Dewan Rakyat Speaker Tan Sri Johari Abdul says the Parliamentary Services Act (PSA), aimed at granting autonomy to Parliament in managing its affairs, is expected to be tabled in the next sitting of Dewan Rakyat. - Bernama pic
Dewan Rakyat Speaker Tan Sri Johari Abdul says the Parliamentary Services Act (PSA), aimed at granting autonomy to Parliament in managing its affairs, is expected to be tabled in the next sitting of Dewan Rakyat. - Bernama pic

KUALA LUMPUR: The Parliamentary Services Act (PSA), aimed at granting autonomy to Parliament in managing its affairs, is expected to be tabled in the next sitting of Dewan Rakyat. 

Dewan Rakyat Speaker Tan Sri Johari Abdul confirmed that the Cabinet recently approved the matter.

"We will try to table it (the bill) latest during the third sitting.

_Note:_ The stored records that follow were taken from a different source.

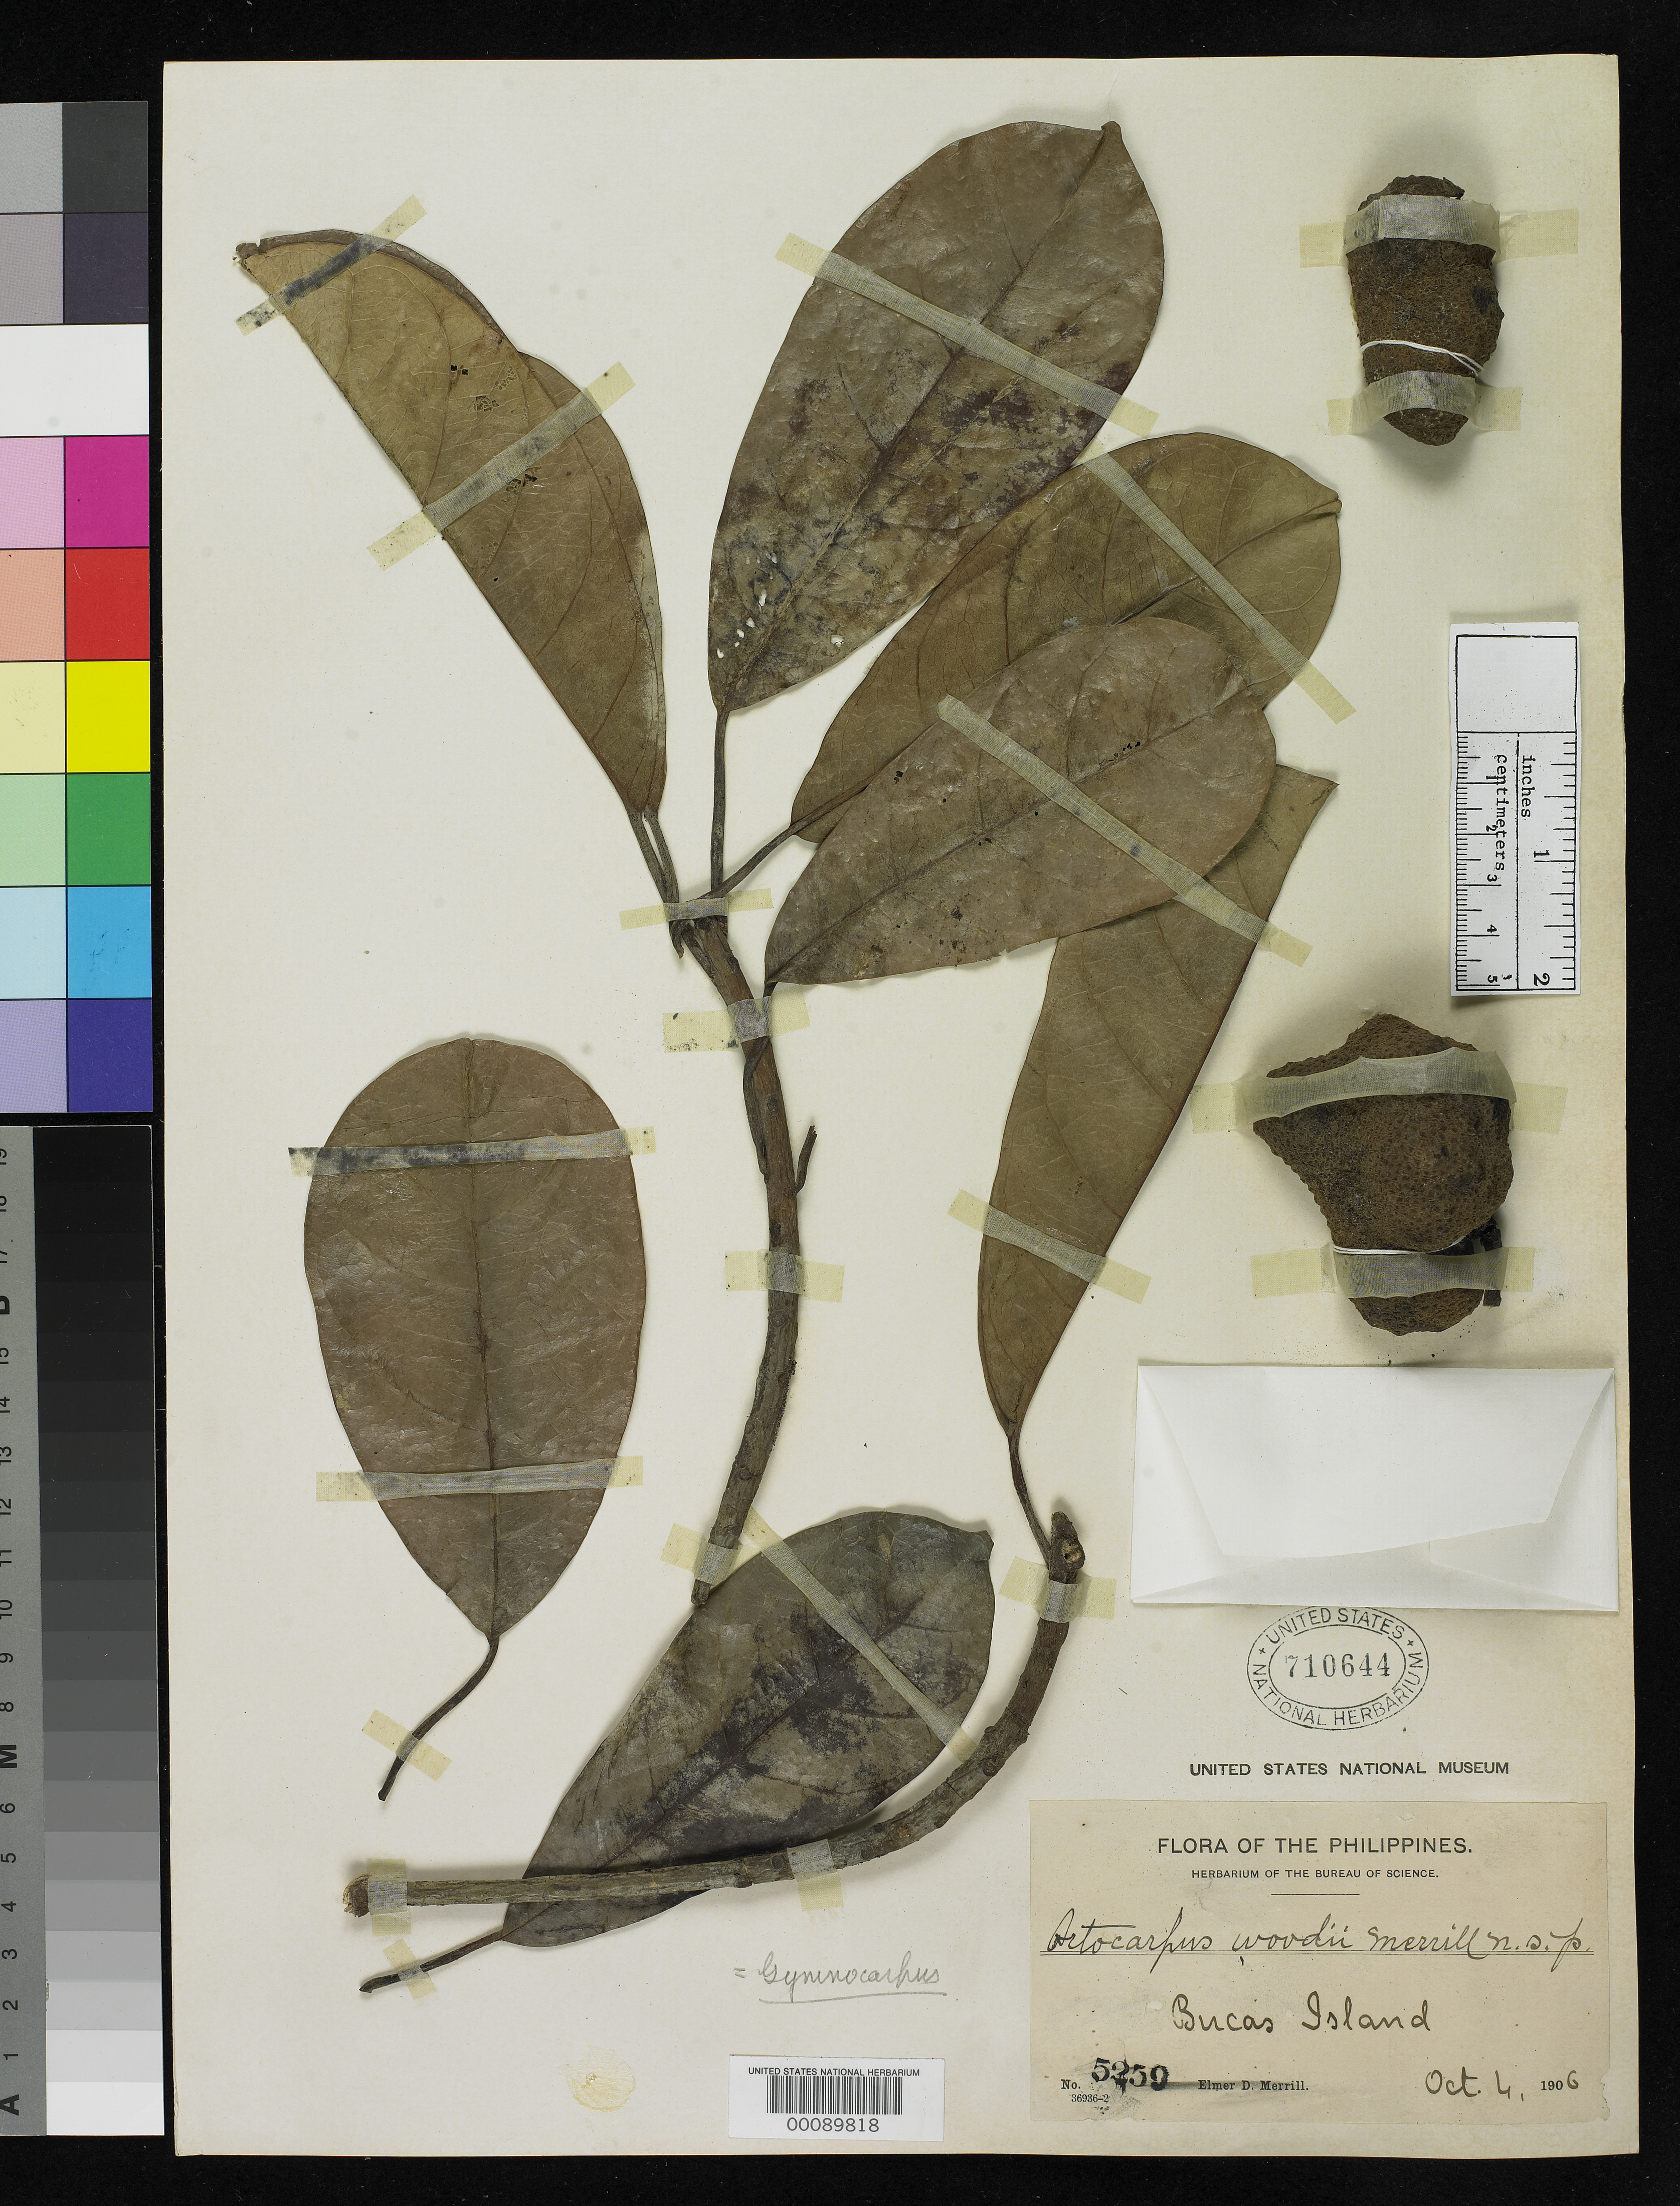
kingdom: Plantae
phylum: Tracheophyta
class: Magnoliopsida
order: Rosales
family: Moraceae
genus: Artocarpus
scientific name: Artocarpus woodii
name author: Merr.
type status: Isotype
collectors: E. D. Merrill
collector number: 5259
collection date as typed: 04 Oct 1906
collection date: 1906-10-04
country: Philippines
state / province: Caraga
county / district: Surigao del Norte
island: Bucas Grande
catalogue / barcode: US 710644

We tried to table it during the second sitting (current sitting) but the matter (draft of the bill) was just approved by the Cabinet. 

"Therefore we will see it (the tabling of the bill) by then (the third session of Dewan Rakyat)," he said in his speech during the launch of the 2023 Annual Report of the All-Party Parliamentary Group on Sustainable Development Goals (APPGM-SDG). 

Previously, Minister in the Prime Minister's Department (Law and Institutional Reform) Datuk Seri Azalina Othman Said had expressed hopes for PSA to materialise this year, stating that it was important for PSA to be enacted as it enables it to be more independent structurally.

The bill was also expected to be tabled during the current sitting in June. 

PSA was introduced in 1963 to allow Parliament to act as an independent body and manage its own affairs, including hiring and finances, but was repealed in 1992.

On March 13, Azalina told Parliament that the bill was nearing completion and the Act was 90 per cent ready. 

In February, Johari said the bill might be tabled during this current sitting as the draft of the bill was ready, but some matters needed to be ironed out before it could be tabled. 

Calls to revive the law had been aired for a few years among members of parliament, including former Senate president Tan Sri Rais Yatim.